(Data items)
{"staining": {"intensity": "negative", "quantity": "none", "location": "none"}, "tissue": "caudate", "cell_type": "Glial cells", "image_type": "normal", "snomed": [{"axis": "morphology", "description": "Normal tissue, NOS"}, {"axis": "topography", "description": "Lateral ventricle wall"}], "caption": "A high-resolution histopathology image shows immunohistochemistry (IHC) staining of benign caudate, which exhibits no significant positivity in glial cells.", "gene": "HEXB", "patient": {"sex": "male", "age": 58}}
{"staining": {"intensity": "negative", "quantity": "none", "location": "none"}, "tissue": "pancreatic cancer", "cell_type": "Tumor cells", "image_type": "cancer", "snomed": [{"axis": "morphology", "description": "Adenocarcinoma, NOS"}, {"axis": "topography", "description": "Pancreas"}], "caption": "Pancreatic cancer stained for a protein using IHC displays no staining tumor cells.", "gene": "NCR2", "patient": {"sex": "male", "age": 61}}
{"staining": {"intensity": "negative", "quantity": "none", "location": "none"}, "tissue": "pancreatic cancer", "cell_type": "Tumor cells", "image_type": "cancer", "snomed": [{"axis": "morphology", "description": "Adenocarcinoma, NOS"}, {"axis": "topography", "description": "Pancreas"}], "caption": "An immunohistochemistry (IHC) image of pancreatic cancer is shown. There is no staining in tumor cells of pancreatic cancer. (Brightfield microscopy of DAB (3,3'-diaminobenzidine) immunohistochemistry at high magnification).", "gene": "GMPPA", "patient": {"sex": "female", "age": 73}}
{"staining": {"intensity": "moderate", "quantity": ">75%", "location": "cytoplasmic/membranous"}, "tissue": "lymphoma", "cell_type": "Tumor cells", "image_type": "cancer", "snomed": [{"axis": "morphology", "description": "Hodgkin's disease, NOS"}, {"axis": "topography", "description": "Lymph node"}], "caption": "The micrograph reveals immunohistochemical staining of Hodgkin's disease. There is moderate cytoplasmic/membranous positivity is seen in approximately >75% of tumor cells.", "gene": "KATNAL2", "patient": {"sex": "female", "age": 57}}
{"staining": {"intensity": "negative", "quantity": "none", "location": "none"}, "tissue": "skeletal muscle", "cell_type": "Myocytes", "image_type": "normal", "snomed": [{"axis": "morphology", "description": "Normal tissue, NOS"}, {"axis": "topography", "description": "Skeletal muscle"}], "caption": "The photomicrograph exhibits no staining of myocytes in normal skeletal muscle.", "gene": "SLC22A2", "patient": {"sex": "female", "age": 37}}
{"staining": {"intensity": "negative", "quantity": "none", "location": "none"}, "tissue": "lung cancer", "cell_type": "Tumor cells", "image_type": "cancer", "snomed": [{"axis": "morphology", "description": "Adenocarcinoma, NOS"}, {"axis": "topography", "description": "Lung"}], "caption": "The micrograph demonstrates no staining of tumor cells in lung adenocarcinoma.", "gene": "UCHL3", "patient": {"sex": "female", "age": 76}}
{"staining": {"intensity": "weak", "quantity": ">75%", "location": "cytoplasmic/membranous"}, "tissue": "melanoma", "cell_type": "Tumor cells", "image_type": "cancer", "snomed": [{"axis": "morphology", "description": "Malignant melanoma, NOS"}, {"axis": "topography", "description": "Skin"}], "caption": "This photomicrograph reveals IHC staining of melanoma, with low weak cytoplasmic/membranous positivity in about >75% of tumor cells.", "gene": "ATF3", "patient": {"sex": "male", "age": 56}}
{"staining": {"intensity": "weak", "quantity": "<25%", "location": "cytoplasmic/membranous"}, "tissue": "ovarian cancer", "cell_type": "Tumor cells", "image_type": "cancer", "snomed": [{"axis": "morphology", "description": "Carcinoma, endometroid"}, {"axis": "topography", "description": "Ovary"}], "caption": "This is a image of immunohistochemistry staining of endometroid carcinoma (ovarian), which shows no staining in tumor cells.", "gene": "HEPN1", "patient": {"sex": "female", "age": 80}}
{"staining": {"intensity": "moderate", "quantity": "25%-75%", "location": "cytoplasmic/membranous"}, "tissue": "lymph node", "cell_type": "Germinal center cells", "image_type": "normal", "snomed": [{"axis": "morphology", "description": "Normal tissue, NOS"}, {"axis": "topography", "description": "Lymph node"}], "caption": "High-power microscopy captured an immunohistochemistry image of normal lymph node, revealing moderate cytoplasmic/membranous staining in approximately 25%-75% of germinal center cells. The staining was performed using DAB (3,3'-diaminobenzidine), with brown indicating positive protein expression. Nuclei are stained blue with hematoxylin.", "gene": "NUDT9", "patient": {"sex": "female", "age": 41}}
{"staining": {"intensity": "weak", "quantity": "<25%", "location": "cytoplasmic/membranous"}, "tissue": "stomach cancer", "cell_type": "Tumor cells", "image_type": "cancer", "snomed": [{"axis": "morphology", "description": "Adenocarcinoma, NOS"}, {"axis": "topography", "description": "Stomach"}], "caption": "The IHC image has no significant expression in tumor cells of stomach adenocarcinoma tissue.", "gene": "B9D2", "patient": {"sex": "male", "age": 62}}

ASSIGNED TASK:
Repeat the records above exactly.

YOUR RESPONSE:
{"staining": {"intensity": "negative", "quantity": "none", "location": "none"}, "tissue": "caudate", "cell_type": "Glial cells", "image_type": "normal", "snomed": [{"axis": "morphology", "description": "Normal tissue, NOS"}, {"axis": "topography", "description": "Lateral ventricle wall"}], "caption": "A high-resolution histopathology image shows immunohistochemistry (IHC) staining of benign caudate, which exhibits no significant positivity in glial cells.", "gene": "HEXB", "patient": {"sex": "male", "age": 58}}
{"staining": {"intensity": "negative", "quantity": "none", "location": "none"}, "tissue": "pancreatic cancer", "cell_type": "Tumor cells", "image_type": "cancer", "snomed": [{"axis": "morphology", "description": "Adenocarcinoma, NOS"}, {"axis": "topography", "description": "Pancreas"}], "caption": "Pancreatic cancer stained for a protein using IHC displays no staining tumor cells.", "gene": "NCR2", "patient": {"sex": "male", "age": 61}}
{"staining": {"intensity": "negative", "quantity": "none", "location": "none"}, "tissue": "pancreatic cancer", "cell_type": "Tumor cells", "image_type": "cancer", "snomed": [{"axis": "morphology", "description": "Adenocarcinoma, NOS"}, {"axis": "topography", "description": "Pancreas"}], "caption": "An immunohistochemistry (IHC) image of pancreatic cancer is shown. There is no staining in tumor cells of pancreatic cancer. (Brightfield microscopy of DAB (3,3'-diaminobenzidine) immunohistochemistry at high magnification).", "gene": "GMPPA", "patient": {"sex": "female", "age": 73}}
{"staining": {"intensity": "moderate", "quantity": ">75%", "location": "cytoplasmic/membranous"}, "tissue": "lymphoma", "cell_type": "Tumor cells", "image_type": "cancer", "snomed": [{"axis": "morphology", "description": "Hodgkin's disease, NOS"}, {"axis": "topography", "description": "Lymph node"}], "caption": "The micrograph reveals immunohistochemical staining of Hodgkin's disease. There is moderate cytoplasmic/membranous positivity is seen in approximately >75% of tumor cells.", "gene": "KATNAL2", "patient": {"sex": "female", "age": 57}}
{"staining": {"intensity": "negative", "quantity": "none", "location": "none"}, "tissue": "skeletal muscle", "cell_type": "Myocytes", "image_type": "normal", "snomed": [{"axis": "morphology", "description": "Normal tissue, NOS"}, {"axis": "topography", "description": "Skeletal muscle"}], "caption": "The photomicrograph exhibits no staining of myocytes in normal skeletal muscle.", "gene": "SLC22A2", "patient": {"sex": "female", "age": 37}}
{"staining": {"intensity": "negative", "quantity": "none", "location": "none"}, "tissue": "lung cancer", "cell_type": "Tumor cells", "image_type": "cancer", "snomed": [{"axis": "morphology", "description": "Adenocarcinoma, NOS"}, {"axis": "topography", "description": "Lung"}], "caption": "The micrograph demonstrates no staining of tumor cells in lung adenocarcinoma.", "gene": "UCHL3", "patient": {"sex": "female", "age": 76}}
{"staining": {"intensity": "weak", "quantity": ">75%", "location": "cytoplasmic/membranous"}, "tissue": "melanoma", "cell_type": "Tumor cells", "image_type": "cancer", "snomed": [{"axis": "morphology", "description": "Malignant melanoma, NOS"}, {"axis": "topography", "description": "Skin"}], "caption": "This photomicrograph reveals IHC staining of melanoma, with low weak cytoplasmic/membranous positivity in about >75% of tumor cells.", "gene": "ATF3", "patient": {"sex": "male", "age": 56}}
{"staining": {"intensity": "weak", "quantity": "<25%", "location": "cytoplasmic/membranous"}, "tissue": "ovarian cancer", "cell_type": "Tumor cells", "image_type": "cancer", "snomed": [{"axis": "morphology", "description": "Carcinoma, endometroid"}, {"axis": "topography", "description": "Ovary"}], "caption": "This is a image of immunohistochemistry staining of endometroid carcinoma (ovarian), which shows no staining in tumor cells.", "gene": "HEPN1", "patient": {"sex": "female", "age": 80}}
{"staining": {"intensity": "moderate", "quantity": "25%-75%", "location": "cytoplasmic/membranous"}, "tissue": "lymph node", "cell_type": "Germinal center cells", "image_type": "normal", "snomed": [{"axis": "morphology", "description": "Normal tissue, NOS"}, {"axis": "topography", "description": "Lymph node"}], "caption": "High-power microscopy captured an immunohistochemistry image of normal lymph node, revealing moderate cytoplasmic/membranous staining in approximately 25%-75% of germinal center cells. The staining was performed using DAB (3,3'-diaminobenzidine), with brown indicating positive protein expression. Nuclei are stained blue with hematoxylin.", "gene": "NUDT9", "patient": {"sex": "female", "age": 41}}
{"staining": {"intensity": "weak", "quantity": "<25%", "location": "cytoplasmic/membranous"}, "tissue": "stomach cancer", "cell_type": "Tumor cells", "image_type": "cancer", "snomed": [{"axis": "morphology", "description": "Adenocarcinoma, NOS"}, {"axis": "topography", "description": "Stomach"}], "caption": "The IHC image has no significant expression in tumor cells of stomach adenocarcinoma tissue.", "gene": "B9D2", "patient": {"sex": "male", "age": 62}}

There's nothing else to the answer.